The Spirit of EDSA Lives On!

Kenrick Buduan
3 min readFeb 26, 2017
Photo courtesy of Gov.ph

It has been 31 years since a peaceful revolution by the masses toppled a dictatorship. For many Filipinos, the People Power Revolution of 1986 had already lost its charm. The failure of the last 31 years after Marcos’ regime had led to the rise of Duterteismo, a phenomenon ushered by the presidency of Rodrigo Duterte and characterized by willingness to submit to blinding illusions.

Duterte’s supporters are quick to slam any sign of being critical to his administration as destabilizing him with the help of the dilawans. Today (and unfortunately), many Filipinos are willing to go back to the night that saw human rights violated and economic development trampled.

But there is still hope. The flame still rages on as democracy hasn’t died yet in a country where dictatorship has become a prospect. And the hope lives — not just in the lives of bygone generations who fought for this nation’s freedom. The hope lives in the millennials, who despite being accused of Marcos’ loyalists as “temperamental brats”, are able to communicate the essence and message of the revolution through technology that had come to define them.
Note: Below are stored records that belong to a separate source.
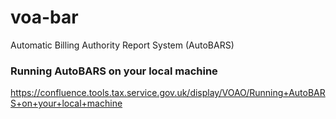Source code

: # voa-bar

Automatic Billing Authority Report System (AutoBARS)

### Running AutoBARS on your local machine

https://confluence.tools.tax.service.gov.uk/display/VOAO/Running+AutoBARS+on+your+local+machine
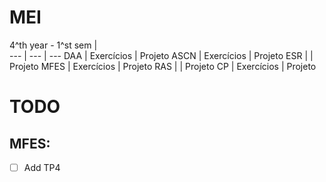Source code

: # MEI





4^th year - 1^st sem |  
--- | --- | ---
DAA | Exercícios | Projeto
ASCN | Exercícios | Projeto
ESR |  | Projeto
MFES | Exercícios | Projeto
RAS |  | Projeto
CP | Exercícios | Projeto






# TODO

## MFES:
- [ ] Add TP4
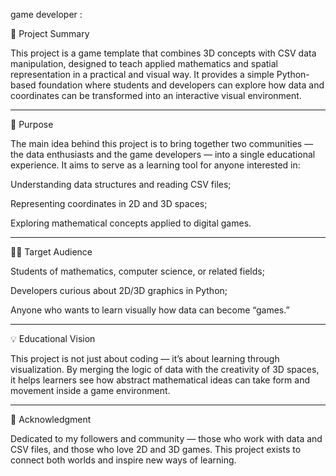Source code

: game developer :



🧩 Project Summary

This project is a game template that combines 3D concepts with CSV data manipulation, designed to teach applied mathematics and spatial representation in a practical and visual way.
It provides a simple Python-based foundation where students and developers can explore how data and coordinates can be transformed into an interactive visual environment.


---

🎯 Purpose

The main idea behind this project is to bring together two communities — the data enthusiasts and the game developers — into a single educational experience.
It aims to serve as a learning tool for anyone interested in:

Understanding data structures and reading CSV files;

Representing coordinates in 2D and 3D spaces;

Exploring mathematical concepts applied to digital games.



---

👨‍🏫 Target Audience

Students of mathematics, computer science, or related fields;

Developers curious about 2D/3D graphics in Python;

Anyone who wants to learn visually how data can become “games.”



---

💡 Educational Vision

This project is not just about coding — it’s about learning through visualization.
By merging the logic of data with the creativity of 3D spaces, it helps learners see how abstract mathematical ideas can take form and movement inside a game environment.


---

🙌 Acknowledgment

Dedicated to my followers and community —
those who work with data and CSV files, and those who love 2D and 3D games.
This project exists to connect both worlds and inspire new ways of learning.



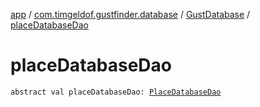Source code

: [app](../../index.md) / [com.timgeldof.gustfinder.database](../index.md) / [GustDatabase](index.md) / [placeDatabaseDao](./place-database-dao.md)

# placeDatabaseDao

`abstract val placeDatabaseDao: `[`PlaceDatabaseDao`](../-place-database-dao/index.md)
These millennials are the torch bearers of the fight that restored democracy into the country. There is still hope — despite the looming prospects of undoing the legacy of the revolution.

No, it is wrong to move on and forget what happened back then. Marcos loyalists and apologists are calculating their next move to deceive more Filipinos into appealing to the current state of this country and heralding the late strongman’s rule as the “golden age”. They can win the battle, the battle for historical revisionism— but they will never win the war, the war for the historical truth.

The 31 years after Marcos’ regime may have failed many Filipinos. They have grown tired of envisioning a progressive country where the rich is treated equally with the poor, basic needs are within’s one reach, and anybody is free to dream and realize that.

This is why when one man promised that change is coming, many listened and elected him as the highest official of the land. But by the look of the current situation, surely, change is not coming. Many of Duterte’s supporters, growing tired of seeing politicians fail, blindly accepted the illusion of change. Instead of being critical, they chose to be complacent — after all, accepting that “change” has scammed is harder to do than believing that all bad things that happened was caused by the “biased” media and the dilawans.

The spirit of EDSA Revolution lives on. As a matter of fact, it is very alive today. As this nation descend towards darkness, it is high time to be vigilant and critical of what will happen next. The current state of affairs are signs not to be taken for granted — they point to something larger than what they signify. And yes, that something larger is the war against the return to dictatorship, which Filipinos have long fought against to reap the fruits of today’s democracy.